*** INFORMATION SHOWN Section Begins ***

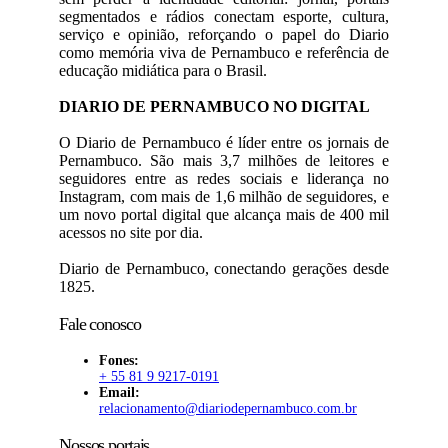
segmentados e rádios conectam esporte, cultura,
serviço e opinião, reforçando o papel do Diario
como memória viva de Pernambuco e referência de
educação midiática para o Brasil.
DIARIO DE PERNAMBUCO NO DIGITAL
O Diario de Pernambuco é líder entre os jornais de
Pernambuco. São mais 3,7 milhões de leitores e
seguidores entre as redes sociais e liderança no
Instagram, com mais de 1,6 milhão de seguidores, e
um novo portal digital que alcança mais de 400 mil
acessos no site por dia.
Diario de Pernambuco, conectando gerações desde
1825.
Fale conosco
Fones:
+ 55 81 9 9217-0191
Email:
relacionamento@diariodepernambuco
.com.br
Nossos portais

*** INFORMATION SHOWN Section Ends ***

WHAT THIS TASK INVOLVES
Please return a copy of each line in the entries that has the string "seguidores".

SOLUTION TO THIS PROBLEM
seguidores entre as redes sociais e liderança no
Instagram, com mais de 1,6 milhão de seguidores, e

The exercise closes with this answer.